Прибавьте к этому сотню военных кораблей, которыми владела Голландия, и вы убедитесь, что две союзные державы могли противопоставить ста шестидесяти двум судам неприятеля флот из пятисот трех военных кораблей.

Эти расчеты, раз десять повторенные перед лицом короля Фердинанда, придали ему решимости присоединиться к Англии: 20 июля 1793 года, не проявив никаких видимых намерений порвать отношения с Францией, правительство Неаполя подписало секретный договор с британским правительством.

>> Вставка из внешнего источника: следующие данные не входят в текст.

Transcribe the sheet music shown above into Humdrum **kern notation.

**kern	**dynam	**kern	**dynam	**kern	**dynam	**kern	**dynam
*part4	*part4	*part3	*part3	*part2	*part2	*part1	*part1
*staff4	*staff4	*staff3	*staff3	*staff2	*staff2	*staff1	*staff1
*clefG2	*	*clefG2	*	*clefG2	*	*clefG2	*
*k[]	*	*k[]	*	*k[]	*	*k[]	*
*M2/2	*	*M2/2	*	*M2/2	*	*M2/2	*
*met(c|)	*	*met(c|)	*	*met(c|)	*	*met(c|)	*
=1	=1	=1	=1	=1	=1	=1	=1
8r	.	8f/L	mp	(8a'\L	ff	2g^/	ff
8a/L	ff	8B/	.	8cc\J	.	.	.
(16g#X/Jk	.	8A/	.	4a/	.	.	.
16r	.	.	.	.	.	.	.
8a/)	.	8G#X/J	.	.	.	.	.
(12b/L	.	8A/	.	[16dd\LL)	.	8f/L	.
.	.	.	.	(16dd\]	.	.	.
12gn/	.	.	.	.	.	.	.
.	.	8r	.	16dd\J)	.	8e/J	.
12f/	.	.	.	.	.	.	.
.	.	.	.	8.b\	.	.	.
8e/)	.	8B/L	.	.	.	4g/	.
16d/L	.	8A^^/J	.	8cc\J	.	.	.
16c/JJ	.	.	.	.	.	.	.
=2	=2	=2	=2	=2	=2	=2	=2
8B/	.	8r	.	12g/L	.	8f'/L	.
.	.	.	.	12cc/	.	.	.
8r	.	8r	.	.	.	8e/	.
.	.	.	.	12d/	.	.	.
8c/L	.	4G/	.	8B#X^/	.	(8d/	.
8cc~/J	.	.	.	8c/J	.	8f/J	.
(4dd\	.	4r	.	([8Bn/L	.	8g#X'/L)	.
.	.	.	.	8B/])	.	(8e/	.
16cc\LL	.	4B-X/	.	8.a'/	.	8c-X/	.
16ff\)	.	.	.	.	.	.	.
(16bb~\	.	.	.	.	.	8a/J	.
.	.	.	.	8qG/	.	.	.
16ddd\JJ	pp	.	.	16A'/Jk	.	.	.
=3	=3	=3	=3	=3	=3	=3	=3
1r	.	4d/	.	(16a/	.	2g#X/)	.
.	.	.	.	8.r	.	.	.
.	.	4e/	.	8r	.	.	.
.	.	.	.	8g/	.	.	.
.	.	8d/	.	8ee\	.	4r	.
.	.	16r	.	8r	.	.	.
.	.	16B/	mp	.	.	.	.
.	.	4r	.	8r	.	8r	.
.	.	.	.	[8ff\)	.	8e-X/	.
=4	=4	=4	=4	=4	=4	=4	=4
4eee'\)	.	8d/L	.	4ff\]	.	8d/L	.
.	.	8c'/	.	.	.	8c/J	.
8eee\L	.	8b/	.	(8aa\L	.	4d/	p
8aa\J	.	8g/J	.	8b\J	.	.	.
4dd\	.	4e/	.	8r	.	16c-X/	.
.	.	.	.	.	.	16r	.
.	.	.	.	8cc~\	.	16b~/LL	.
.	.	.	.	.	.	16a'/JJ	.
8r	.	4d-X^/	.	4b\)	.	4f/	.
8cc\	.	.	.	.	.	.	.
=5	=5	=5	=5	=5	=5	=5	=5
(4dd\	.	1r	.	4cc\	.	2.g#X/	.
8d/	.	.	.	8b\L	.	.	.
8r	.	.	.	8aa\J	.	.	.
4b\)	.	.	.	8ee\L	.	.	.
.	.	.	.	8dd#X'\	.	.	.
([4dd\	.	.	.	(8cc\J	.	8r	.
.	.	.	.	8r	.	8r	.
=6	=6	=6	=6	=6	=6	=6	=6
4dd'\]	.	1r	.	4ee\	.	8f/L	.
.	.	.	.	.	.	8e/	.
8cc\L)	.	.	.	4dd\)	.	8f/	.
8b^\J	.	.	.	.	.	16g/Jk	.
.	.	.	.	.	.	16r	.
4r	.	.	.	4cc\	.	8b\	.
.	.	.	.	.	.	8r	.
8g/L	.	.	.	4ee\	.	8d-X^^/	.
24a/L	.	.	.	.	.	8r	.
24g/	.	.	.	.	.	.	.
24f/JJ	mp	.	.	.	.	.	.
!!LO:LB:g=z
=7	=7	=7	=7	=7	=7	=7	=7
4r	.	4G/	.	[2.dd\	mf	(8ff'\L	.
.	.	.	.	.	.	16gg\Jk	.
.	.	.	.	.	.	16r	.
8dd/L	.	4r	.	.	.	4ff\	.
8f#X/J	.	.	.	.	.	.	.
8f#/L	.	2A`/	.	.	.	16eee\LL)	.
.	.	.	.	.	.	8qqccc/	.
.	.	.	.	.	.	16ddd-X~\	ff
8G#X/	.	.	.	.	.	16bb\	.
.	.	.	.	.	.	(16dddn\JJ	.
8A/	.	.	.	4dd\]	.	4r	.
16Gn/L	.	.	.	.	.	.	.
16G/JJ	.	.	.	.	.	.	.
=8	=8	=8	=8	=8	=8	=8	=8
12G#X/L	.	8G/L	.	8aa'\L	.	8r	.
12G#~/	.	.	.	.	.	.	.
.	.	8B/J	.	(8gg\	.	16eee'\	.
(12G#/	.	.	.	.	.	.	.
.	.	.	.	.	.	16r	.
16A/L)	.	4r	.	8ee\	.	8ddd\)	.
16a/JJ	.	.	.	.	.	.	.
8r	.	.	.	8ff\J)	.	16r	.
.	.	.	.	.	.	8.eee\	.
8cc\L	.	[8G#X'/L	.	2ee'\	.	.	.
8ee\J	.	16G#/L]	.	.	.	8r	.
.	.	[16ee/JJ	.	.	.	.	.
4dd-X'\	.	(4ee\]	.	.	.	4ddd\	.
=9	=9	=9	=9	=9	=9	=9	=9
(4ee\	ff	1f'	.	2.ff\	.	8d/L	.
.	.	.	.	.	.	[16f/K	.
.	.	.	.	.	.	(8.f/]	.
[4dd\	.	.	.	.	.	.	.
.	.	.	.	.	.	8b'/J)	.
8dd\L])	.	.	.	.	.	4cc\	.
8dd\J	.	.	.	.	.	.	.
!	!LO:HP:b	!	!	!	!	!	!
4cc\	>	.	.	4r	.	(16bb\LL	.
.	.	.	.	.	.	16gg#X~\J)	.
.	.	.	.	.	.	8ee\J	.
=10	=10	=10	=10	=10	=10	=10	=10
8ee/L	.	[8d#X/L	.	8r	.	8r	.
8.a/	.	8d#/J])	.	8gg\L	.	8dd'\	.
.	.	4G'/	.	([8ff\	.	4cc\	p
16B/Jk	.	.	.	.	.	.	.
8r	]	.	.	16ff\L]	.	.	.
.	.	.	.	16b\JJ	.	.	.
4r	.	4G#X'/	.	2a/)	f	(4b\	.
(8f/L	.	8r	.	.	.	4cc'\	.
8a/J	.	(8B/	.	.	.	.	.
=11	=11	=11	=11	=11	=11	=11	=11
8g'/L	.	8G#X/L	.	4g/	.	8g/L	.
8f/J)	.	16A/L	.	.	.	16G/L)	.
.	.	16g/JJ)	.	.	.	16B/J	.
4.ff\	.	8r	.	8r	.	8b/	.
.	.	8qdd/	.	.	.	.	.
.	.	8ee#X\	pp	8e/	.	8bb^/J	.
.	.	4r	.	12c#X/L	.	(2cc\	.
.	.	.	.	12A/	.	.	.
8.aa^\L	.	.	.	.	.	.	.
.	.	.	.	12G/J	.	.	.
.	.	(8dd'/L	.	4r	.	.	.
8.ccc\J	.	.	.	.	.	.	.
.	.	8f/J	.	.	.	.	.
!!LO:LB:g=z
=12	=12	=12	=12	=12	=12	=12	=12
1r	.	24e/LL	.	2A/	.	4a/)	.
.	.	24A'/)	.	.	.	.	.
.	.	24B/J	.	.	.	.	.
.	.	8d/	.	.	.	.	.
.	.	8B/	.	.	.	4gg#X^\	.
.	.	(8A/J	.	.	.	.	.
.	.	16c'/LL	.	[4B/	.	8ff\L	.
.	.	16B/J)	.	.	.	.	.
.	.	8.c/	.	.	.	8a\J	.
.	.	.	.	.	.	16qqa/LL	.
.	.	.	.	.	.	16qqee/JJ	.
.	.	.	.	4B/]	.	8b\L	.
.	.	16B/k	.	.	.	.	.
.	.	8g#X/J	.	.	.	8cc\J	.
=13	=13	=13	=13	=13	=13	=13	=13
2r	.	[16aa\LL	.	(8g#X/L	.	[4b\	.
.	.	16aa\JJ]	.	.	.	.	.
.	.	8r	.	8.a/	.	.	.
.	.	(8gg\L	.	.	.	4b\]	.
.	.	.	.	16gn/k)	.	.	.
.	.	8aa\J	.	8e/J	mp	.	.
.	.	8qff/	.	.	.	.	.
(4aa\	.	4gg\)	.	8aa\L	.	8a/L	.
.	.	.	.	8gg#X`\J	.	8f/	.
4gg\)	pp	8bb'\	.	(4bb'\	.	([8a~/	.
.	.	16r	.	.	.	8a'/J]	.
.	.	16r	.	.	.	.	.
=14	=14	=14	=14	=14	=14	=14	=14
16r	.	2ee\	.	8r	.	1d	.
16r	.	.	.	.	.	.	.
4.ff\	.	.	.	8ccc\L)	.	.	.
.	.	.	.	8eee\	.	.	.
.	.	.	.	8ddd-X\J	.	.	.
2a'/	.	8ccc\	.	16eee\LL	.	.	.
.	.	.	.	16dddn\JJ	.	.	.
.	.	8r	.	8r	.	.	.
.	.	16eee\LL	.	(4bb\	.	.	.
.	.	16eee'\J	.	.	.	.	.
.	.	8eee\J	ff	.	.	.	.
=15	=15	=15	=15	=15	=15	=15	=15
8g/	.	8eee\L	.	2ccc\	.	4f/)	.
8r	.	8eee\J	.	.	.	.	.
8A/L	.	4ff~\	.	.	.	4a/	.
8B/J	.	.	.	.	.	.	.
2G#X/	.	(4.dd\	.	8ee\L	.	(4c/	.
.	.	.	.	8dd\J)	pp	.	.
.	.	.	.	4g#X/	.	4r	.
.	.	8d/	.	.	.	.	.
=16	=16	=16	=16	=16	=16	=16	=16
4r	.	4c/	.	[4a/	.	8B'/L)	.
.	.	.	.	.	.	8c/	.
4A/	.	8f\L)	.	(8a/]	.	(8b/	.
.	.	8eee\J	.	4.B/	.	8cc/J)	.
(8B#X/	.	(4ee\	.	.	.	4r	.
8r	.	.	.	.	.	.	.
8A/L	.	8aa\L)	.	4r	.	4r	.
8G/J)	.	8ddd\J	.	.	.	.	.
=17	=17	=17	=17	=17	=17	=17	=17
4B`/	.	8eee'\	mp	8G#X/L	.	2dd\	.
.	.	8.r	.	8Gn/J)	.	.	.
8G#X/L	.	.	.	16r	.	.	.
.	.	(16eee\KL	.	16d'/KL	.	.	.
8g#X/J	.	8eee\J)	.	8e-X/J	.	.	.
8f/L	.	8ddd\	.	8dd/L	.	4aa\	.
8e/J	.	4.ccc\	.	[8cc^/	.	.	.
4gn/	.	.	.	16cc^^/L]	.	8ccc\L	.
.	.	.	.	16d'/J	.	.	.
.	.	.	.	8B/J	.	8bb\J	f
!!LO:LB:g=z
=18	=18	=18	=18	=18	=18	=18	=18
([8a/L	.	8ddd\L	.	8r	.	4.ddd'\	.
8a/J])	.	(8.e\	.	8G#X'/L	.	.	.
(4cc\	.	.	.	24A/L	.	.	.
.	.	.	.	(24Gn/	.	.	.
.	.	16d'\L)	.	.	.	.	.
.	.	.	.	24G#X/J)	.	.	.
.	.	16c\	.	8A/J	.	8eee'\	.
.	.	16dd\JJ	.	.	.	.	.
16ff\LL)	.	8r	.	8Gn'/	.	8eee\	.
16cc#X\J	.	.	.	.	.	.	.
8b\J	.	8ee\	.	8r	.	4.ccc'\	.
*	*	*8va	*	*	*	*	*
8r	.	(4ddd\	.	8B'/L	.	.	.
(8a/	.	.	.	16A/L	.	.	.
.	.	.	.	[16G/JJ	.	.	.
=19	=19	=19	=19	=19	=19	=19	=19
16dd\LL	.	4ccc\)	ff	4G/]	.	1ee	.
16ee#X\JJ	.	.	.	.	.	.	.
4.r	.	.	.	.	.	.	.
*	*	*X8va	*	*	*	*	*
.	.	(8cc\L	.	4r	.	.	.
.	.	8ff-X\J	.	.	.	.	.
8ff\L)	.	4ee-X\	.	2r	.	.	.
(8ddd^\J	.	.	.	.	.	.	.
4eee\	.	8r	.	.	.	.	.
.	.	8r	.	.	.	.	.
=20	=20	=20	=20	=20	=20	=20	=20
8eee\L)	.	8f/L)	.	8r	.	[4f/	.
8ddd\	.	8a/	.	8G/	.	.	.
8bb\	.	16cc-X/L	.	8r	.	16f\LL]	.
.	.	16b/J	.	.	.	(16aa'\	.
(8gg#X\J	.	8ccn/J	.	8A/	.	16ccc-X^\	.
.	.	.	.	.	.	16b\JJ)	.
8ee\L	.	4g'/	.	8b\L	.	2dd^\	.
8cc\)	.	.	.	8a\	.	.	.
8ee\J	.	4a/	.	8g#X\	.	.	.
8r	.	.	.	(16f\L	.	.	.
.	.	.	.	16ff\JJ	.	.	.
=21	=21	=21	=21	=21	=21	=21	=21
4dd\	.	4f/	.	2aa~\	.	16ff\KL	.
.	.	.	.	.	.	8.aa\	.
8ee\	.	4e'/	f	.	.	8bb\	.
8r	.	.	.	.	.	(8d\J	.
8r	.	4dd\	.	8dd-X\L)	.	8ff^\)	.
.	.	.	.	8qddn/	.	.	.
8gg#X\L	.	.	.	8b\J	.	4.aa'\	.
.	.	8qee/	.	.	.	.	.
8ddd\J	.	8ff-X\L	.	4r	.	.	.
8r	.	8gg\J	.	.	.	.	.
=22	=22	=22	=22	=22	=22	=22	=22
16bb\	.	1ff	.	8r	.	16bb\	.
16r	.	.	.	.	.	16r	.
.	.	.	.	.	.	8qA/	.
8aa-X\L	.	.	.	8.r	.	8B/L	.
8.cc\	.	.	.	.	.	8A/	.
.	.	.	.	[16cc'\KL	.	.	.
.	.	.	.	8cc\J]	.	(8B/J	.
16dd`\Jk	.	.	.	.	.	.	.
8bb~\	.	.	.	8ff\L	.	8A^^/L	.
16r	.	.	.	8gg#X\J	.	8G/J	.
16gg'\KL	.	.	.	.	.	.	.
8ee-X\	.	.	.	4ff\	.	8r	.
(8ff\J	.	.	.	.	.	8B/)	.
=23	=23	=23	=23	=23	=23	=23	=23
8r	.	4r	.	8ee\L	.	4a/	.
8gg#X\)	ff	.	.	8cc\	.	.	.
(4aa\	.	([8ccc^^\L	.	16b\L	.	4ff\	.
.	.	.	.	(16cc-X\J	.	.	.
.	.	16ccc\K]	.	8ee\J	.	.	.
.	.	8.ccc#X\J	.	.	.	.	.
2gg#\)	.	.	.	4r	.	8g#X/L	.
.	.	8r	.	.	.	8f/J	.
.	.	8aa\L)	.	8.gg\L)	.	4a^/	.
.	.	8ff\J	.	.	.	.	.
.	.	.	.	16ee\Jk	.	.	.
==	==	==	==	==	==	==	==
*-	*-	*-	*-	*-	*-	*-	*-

В договоре указывалось, что неаполитанский король обязуется направить в помощь английской эскадре, посланной в Средиземное море, двенадцать судов, в том числе четыре линейных корабля и столько же фрегатов, а также шеститысячное войско, в дополнение к войскам, погруженным на корабли этой эскадры.

От своего председательства в Государственном совете король почти совсем отказался — вместо него на совещаниях присутствовала королева, исполненная яростного гнева и требующая решительных действий. Люди и суда были готовы через два месяца и двинулись навстречу англо-испанскому флоту, крейсировавшему в виду Тулона.